2718281828: 2 2 97 179 39139

i.e. the number, then a list of its prime factors. We want the numbers that only have one prime factor listed. Hence awk 'NF==2 {print $2}'; NF is the number of words (fields, separated by whitespace) on the line. Equivalently I could have said $1==$2 {print $2} for the awk script because if a number has only one prime factor that factor must be the number itself (although thinking about it the colon on the end of $1 could complicate matters)

Anyway, so all you do is read off the first one that comes out and put into your web browser 7427466391.com and feel pleased with yourself.

Until you read the second puzzle! Here's where I came unstuck. The natural thing to assume is that you're looking for some kind of sequence, since it's phrased f(1) = ..., f(2) = ... and so forth, each ellipsis being a string of 10 digits from the decimal expansion of e.
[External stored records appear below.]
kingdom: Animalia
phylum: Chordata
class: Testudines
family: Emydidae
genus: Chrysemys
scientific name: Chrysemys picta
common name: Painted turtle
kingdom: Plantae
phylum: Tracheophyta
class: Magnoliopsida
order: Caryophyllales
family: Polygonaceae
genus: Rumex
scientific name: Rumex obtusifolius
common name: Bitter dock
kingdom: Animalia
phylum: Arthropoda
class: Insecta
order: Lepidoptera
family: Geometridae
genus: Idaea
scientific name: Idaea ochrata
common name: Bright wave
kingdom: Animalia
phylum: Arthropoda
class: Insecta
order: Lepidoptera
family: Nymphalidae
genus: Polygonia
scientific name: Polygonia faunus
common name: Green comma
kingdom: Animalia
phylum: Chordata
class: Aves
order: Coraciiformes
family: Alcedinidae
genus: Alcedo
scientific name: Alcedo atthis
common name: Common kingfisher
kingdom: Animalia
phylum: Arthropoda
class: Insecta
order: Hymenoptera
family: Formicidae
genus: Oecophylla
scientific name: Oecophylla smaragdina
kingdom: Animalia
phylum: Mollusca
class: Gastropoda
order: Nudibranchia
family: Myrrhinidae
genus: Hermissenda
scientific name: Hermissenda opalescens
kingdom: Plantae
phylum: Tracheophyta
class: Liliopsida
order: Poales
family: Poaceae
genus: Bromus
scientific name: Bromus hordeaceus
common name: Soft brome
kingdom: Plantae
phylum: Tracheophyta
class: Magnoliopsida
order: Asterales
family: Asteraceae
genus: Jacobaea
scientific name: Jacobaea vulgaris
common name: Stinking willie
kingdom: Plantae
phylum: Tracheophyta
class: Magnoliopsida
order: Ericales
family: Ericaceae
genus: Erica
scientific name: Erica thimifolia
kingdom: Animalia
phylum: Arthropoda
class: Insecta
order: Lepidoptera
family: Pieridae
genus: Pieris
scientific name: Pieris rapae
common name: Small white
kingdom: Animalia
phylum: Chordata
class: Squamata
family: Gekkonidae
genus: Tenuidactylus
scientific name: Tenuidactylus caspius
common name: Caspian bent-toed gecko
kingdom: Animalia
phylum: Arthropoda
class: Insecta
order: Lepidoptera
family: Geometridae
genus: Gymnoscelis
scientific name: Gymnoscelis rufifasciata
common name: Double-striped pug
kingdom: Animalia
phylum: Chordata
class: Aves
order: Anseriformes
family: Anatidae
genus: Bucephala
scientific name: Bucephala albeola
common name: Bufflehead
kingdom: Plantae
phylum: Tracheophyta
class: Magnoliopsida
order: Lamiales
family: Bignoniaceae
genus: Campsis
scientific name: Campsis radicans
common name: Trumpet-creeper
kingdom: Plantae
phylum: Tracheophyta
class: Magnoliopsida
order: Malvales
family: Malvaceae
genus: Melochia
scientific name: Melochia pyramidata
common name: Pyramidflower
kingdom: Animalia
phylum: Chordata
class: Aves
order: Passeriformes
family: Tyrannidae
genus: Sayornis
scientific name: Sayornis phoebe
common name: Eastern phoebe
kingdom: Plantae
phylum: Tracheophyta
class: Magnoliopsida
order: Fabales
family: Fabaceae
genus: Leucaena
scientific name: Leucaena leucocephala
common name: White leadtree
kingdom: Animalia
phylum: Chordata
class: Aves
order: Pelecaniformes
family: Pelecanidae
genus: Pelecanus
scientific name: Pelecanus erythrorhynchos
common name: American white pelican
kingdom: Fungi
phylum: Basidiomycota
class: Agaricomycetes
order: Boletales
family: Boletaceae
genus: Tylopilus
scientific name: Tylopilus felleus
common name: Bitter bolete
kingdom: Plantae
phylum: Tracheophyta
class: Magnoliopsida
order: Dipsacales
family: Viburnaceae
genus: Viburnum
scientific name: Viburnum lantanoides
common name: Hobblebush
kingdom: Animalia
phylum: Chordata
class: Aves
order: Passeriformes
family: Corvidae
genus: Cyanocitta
So I started off looking at the line numbers of the output from my expansion split into blocks of 10. f(1) was line 2, f(2) 6, f(3) 24 and f(4) - the first 10 digit prime - was line 100. There's a weird coincidence for you, if you take the decimal expansion of e remove the decimal point and start counting from 1 the first 10 digit prime starts at position 100. Of course 2, 6, 24 immediately made me think of factorials but 100 doesn't fit. I toyed around with quadratics, cubics, exponentials, didn't get any further.

So I gave up. I thought I bet someone's already solved this and splurged the answer all over the internet in an attempt to whore for attention (IRONY ALERT) I turned the problem against its creator by googling for 7427466391. First hit was 7427466391.com itself but the second was some guy's weblog about google (yeah seems it's fashionable to blog about google, which is why I'm doing it, I'm such a whore) which leads on to this discussion the third post on which gives the game away. I'd never have thought to try adding up the digits in each 10 digit set pattern. So I adapted my command:

echo 'scale=1000;e(1)' | bc -l | tr -d '.\\ ' | xargs | tr -d ' ' | \
perl -ne 'for ($i=0;$i+10<length($_);$i++) { print substr($_,$i,10),"\n"; }' | \
perl -lne '$a=0; for (split//) { $a+=$_;}; print "$a $_";' | grep ^49

which I realise could be really optimised, but I still don't care. Anyway it does another little bit of perl to print the sum of the digits in each 10 digit set before set, then we just grep out the one whose digits add up to 49. The first four give f(1),...,f(4) on 7427466391.com so the next one must be f(5).

So following the trail leads to Google Labjobs which we knew already. This is a fairly condescendingly written job advert, which talks about separating the wheat from the chaff and all sorts of nonsense (except they phrase it for stupid geeks by saying things like "signal to noise ratio") Thus I encourage you to send as many stupid joke CVs ("resumés") to the address on the page. Let's write a covering letter!

Dear Google Labjobs,

I found your site after trawling the series of puzzles you set up for me. I managed to solve the first one by brute forcing it but the second one had me stumped until I used your excellent search facility to find the solution which I was sure The Internet had already ascertained.

I think this shows not only my capacity for problem solving but my propensity for teamwork and building on the achievements of others, which are as much a part of success in the modern world as pure cognitive ability.

I hope you will consider this application.